Plants for Summer Planting
Gardener’s Corner | Questions and Answers with Local Experts
By Dan Songster, 2014 July
This column is a regular newsletter feature offering chapter members and local experts a chance to briefly share information on many things related to gardening with natives. Our question for this Newsletter is “What native plant has been successful in your garden, even though you planted it in the summer months?”
Bob Allen: “Buckwheats!”
Dan Songster: “Over the years at Golden West College Native Garden I have had the chance to test out a lot of different natives, including planting them in different seasons. Many of the plants from the Channel Islands, our oak woodland, and grasslands if given extra water did well with summer planting. But I would say for me the standout group that always perform the best are coastal sage scrub plants. It seems every one of them had no problem making it through the summer heat as long as they were given the needed water. Sage, buckwheat, sagebrush, encelia, and most of that community do just great—if you keep an eye on them through fall.”
Orchid Black: “I regularly do summer plantings, and I have planted Eriogonums, Ceanothus (with some shade help), Arctostaphylos, Salvias, Mimulus, and many others in summer with success. However, Epilobium californicum (formerly Zauschneria) has failed in more than one summer planting, so I don’t include it in my palette for summer planting, and if in clay soils I don’t use Penstemon eatonii in summer either.”
Rama Nayeri: “I have found that Autumn Sage, California Woodland Strawberry, and Yerba Buena tend to work really well in my clients’ gardens.”

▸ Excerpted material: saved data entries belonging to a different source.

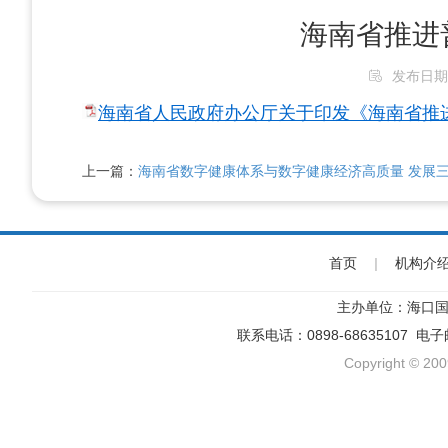
海南省推进
发布日期：20
海南省人民政府办公厅关于印发《海南省推进普
上一篇：
海南省数字健康体系与数字健康经济高质量 发展三年攻
首页
|
机构介
主办单位：海口国
联系电话：0898-68635107 电
Copyright © 200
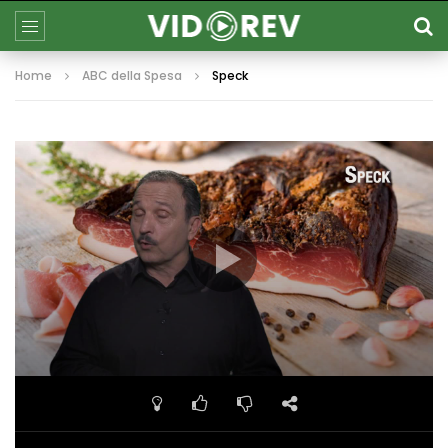
Home
ABC della Spesa
Speck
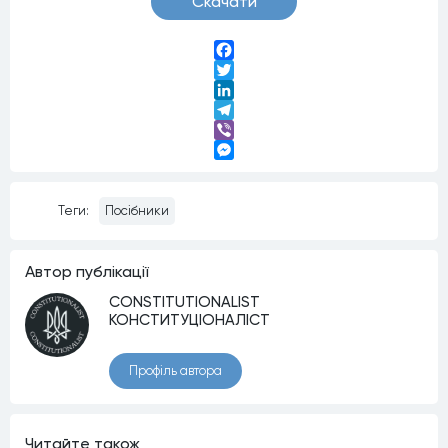
Скачати
Facebook
Twitter
LinkedIn
Telegram
Viber
Messenger
Теги:
Посібники
Автор публiкацiї
CONSTITUTIONALIST
КОНСТИТУЦІОНАЛІСТ
Профiль автора
Читайте також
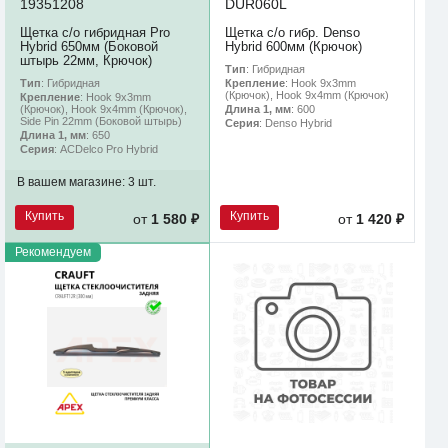
19351208
DUR060L
Щетка с/о гибридная Pro
Щетка с/о гибр. Denso
Hybrid 650мм (Боковой
Hybrid 600мм (Крючок)
штырь 22мм, Крючок)
Тип
: Гибридная
Тип
: Гибридная
Крепление
: Hook 9x3mm
(Крючок), Hook 9x4mm (Крючок)
Крепление
: Hook 9x3mm
(Крючок), Hook 9x4mm (Крючок),
Длина 1, мм
: 600
Side Pin 22mm (Боковой штырь)
Серия
: Denso Hybrid
Длина 1, мм
: 650
Серия
: ACDelco Pro Hybrid
В вашем магазине:
3 шт.
Купить
Купить
от
1 580 ₽
от
1 420 ₽
Рекомендуем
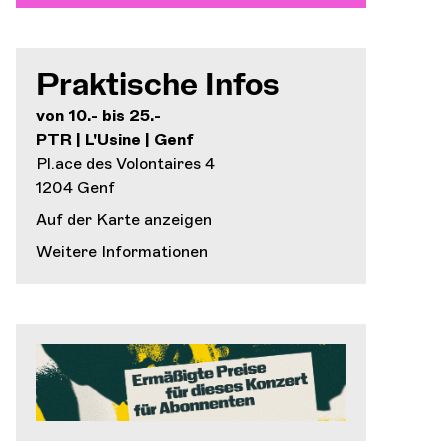
Praktische Infos
von 10.- bis 25.-
PTR | L'Usine | Genf
Pl.ace des Volontaires 4
1204 Genf
Auf der Karte anzeigen
Weitere Informationen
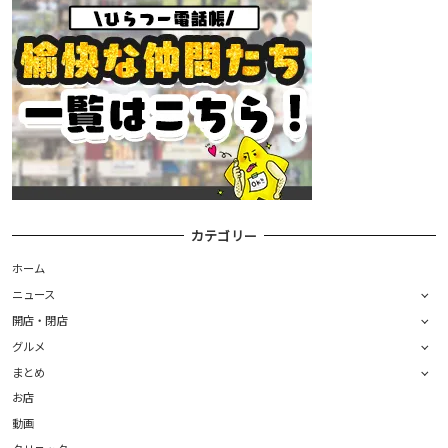
カテゴリー
ホーム
ニュース
開店・閉店
グルメ
まとめ
お店
動画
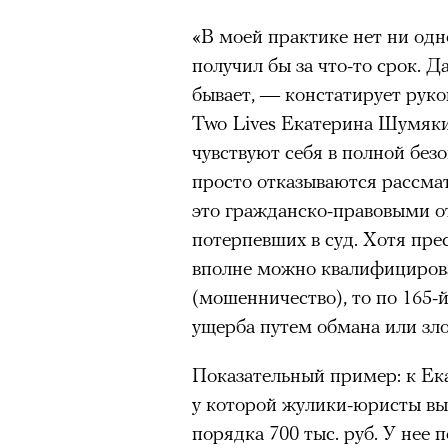
«В моей практике нет ни од
Нирмал Пурджа после рекордного во
получил бы за что-то срок. 
мира. Катманду, 2019 год
© NAVESH CHITRAKAR / REUTERS
бывает, — констатирует руко
Two Lives Екатерина Шумяк
Статистика последних лет ос
чувствуют себя в полной без
опасность высотного альпини
просто отказываются рассмат
горах Австрии
погибли
309 ч
это гражданско-правовыми 
максимумом для региона. В 
потерпевших в суд. Хотя пр
несчастных случаев в горах
с
вполне можно квалифицироват
Shimbun классифицирует их 
(мошенничество), то по 165
вести»). На Эвересте в 2024
ущерба путем обмана или зл
альпинистов, а в 2025-м —
тр
сообщества стал октябрь 202
Показательный пример: к Ек
Дхаулагири в Непале
сорвала
у которой жулики-юристы вы
опытных альпинистов. Год сп
порядка 700 тыс. руб. У нее 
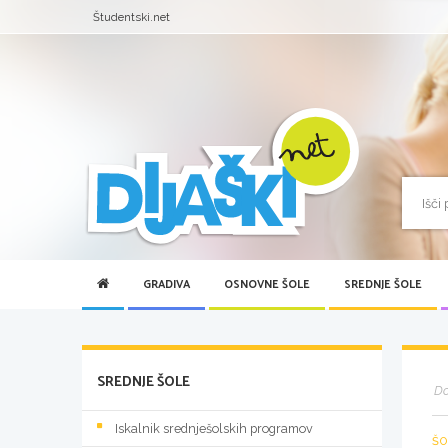
Študentski.net
GRADIVA
OSNOVNE ŠOLE
SREDNJE ŠOLE
SREDNJE ŠOLE
D
Iskalnik srednješolskih programov
ŠO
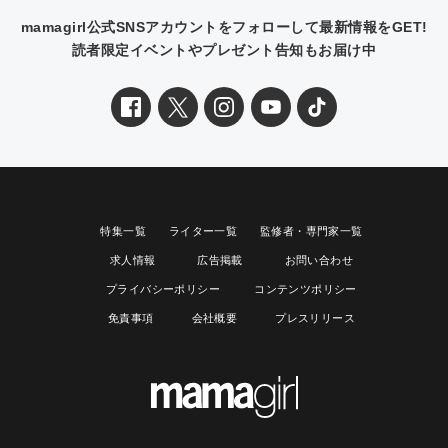
mamagirl公式SNSアカウントをフォローして最新情報をGET!
読者限定イベントやプレゼント告知もお届け中
特集一覧
ライター一覧
監修者・専門家一覧
求人情報
広告掲載
お問い合わせ
プライバシーポリシー
コンテンツポリシー
免責事項
会社概要
プレスリリース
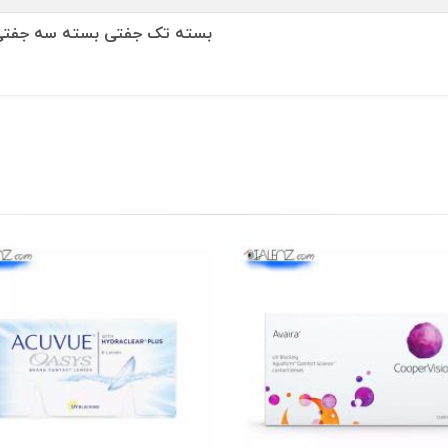
بسته تک جفتی بسته سه جفت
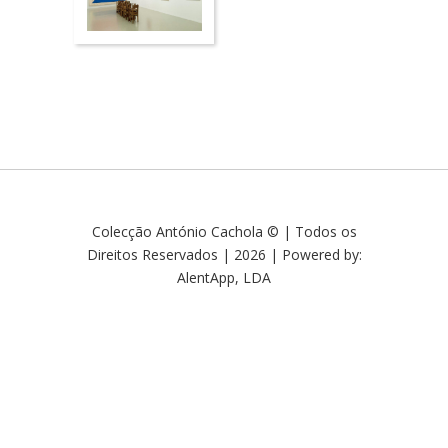
Colecção António Cachola © | Todos os
Direitos Reservados | 2026 | Powered by:
AlentApp, LDA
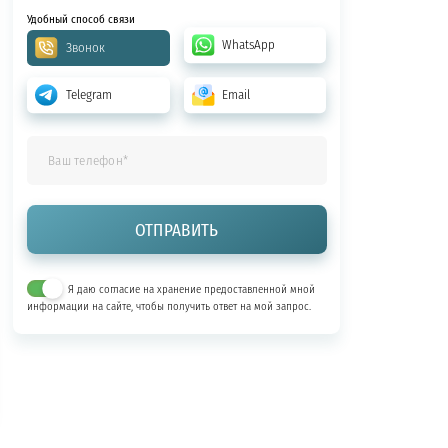
Удобный способ связи
WhatsApp
Звонок
Telegram
Email
Я даю согласие на хранение предоставленной мной
информации на сайте, чтобы получить ответ на мой запрос.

Chuck Wright: “I only plant in late fall and winter and early spring, except for cactus, like opuntia when it drops its pads. I will plant the pads with the edge facing south and a rock supporting each side and that seems to work.”
Mark Sugars: “In my experience, as long as you plant it in the shade and give it enough water to get it established, Fragaria vesca (Woodland Strawberry) does not care when you install it.”